● Assigned task
The listing that follows should be copied in full and exactly, with no pictures.

● Input data
# # #
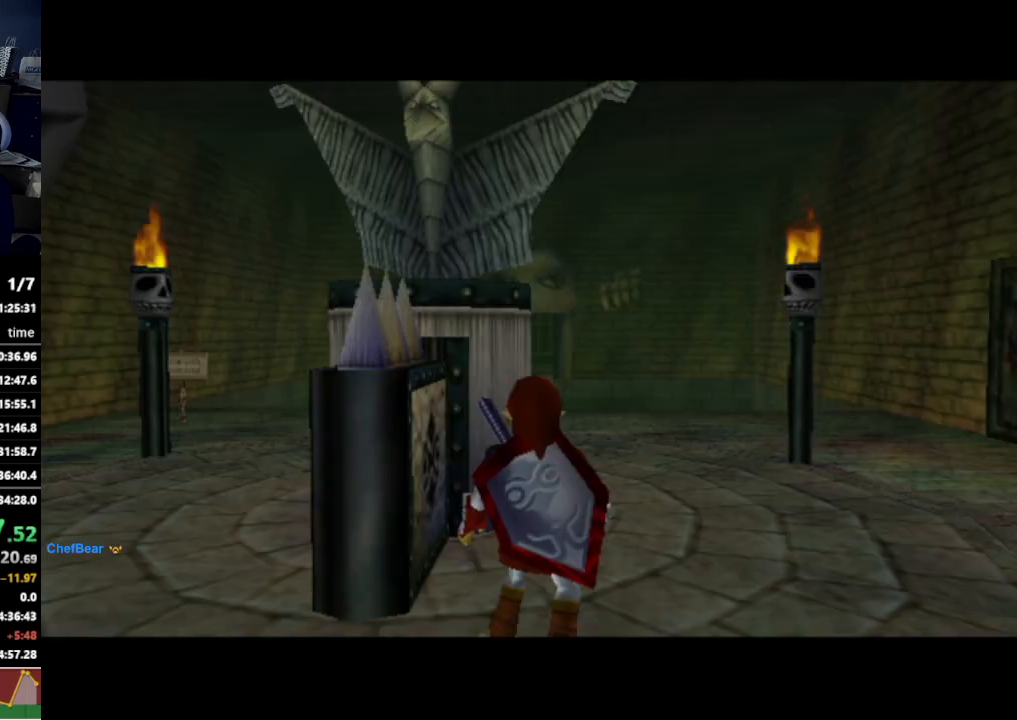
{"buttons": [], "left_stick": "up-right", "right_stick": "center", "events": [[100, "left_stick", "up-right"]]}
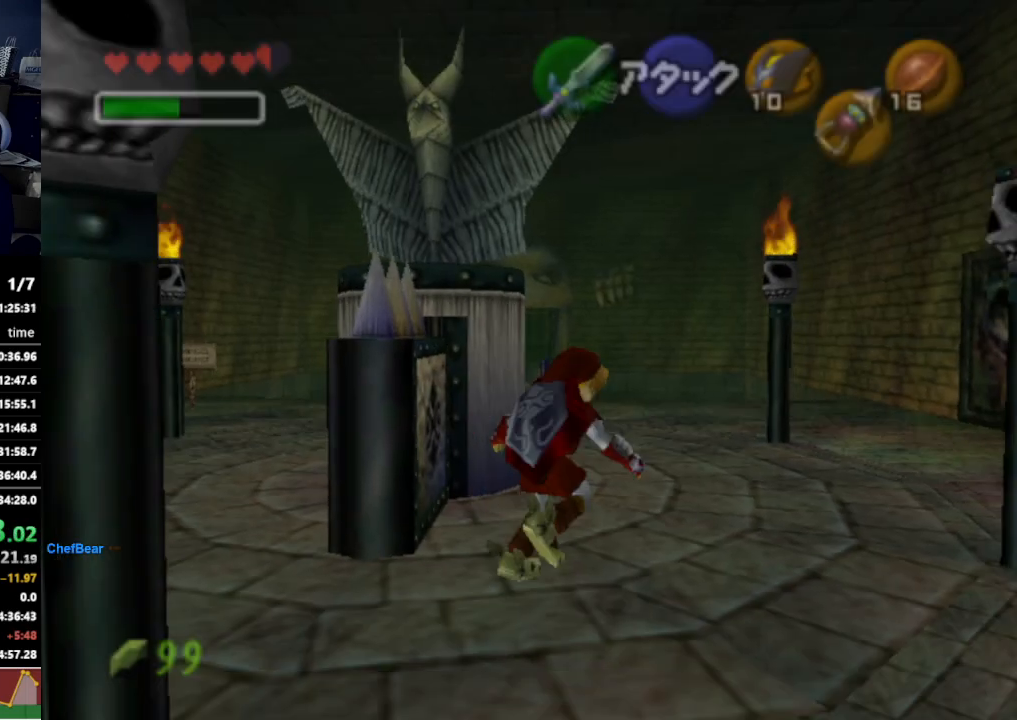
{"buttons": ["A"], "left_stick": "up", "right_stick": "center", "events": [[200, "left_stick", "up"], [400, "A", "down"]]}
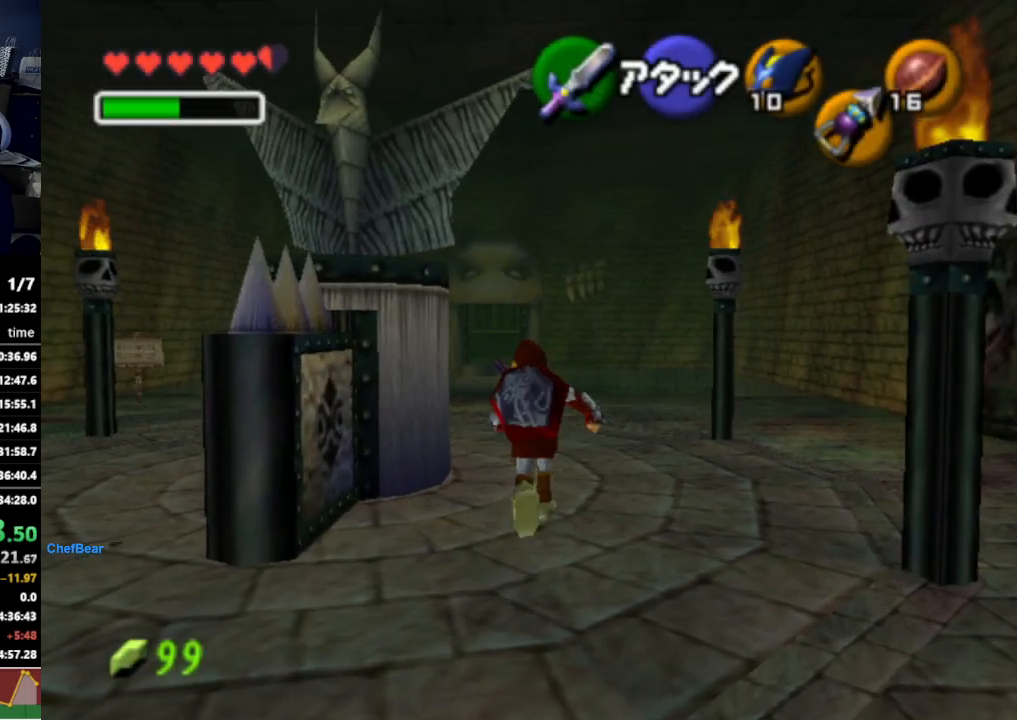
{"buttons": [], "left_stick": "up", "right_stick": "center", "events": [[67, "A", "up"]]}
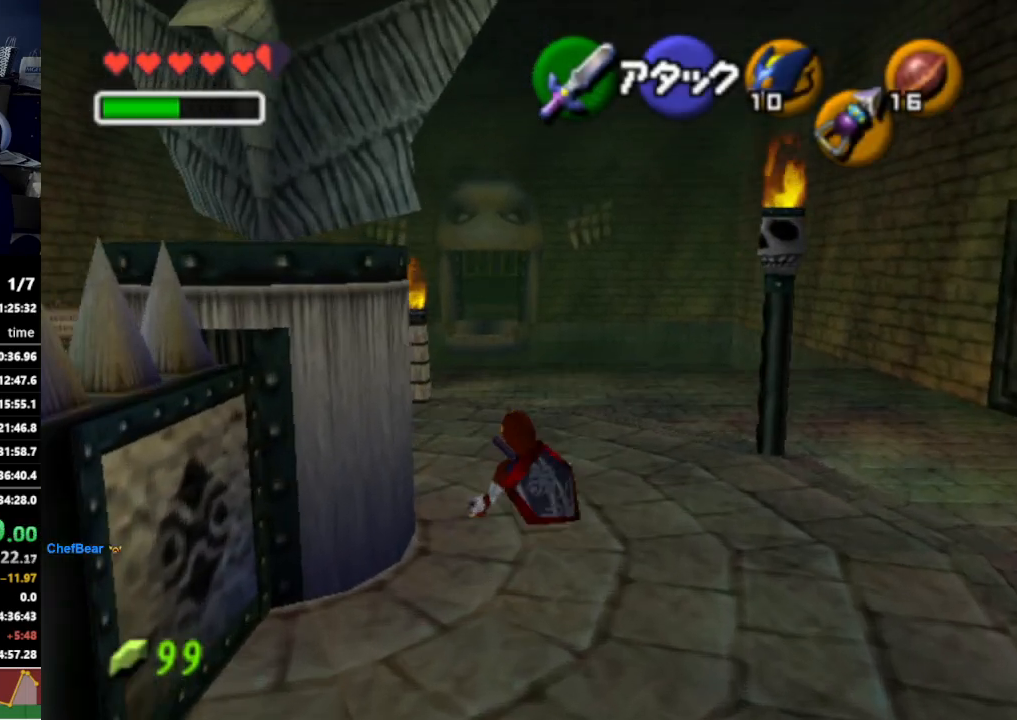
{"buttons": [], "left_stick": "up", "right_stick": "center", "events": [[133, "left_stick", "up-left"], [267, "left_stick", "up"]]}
# # #
● Expected answer
{"buttons": [], "left_stick": "up-right", "right_stick": "center", "events": [[100, "left_stick", "up-right"]]}
{"buttons": ["A"], "left_stick": "up", "right_stick": "center", "events": [[200, "left_stick", "up"], [400, "A", "down"]]}
{"buttons": [], "left_stick": "up", "right_stick": "center", "events": [[67, "A", "up"]]}
{"buttons": [], "left_stick": "up", "right_stick": "center", "events": [[133, "left_stick", "up-left"], [267, "left_stick", "up"]]}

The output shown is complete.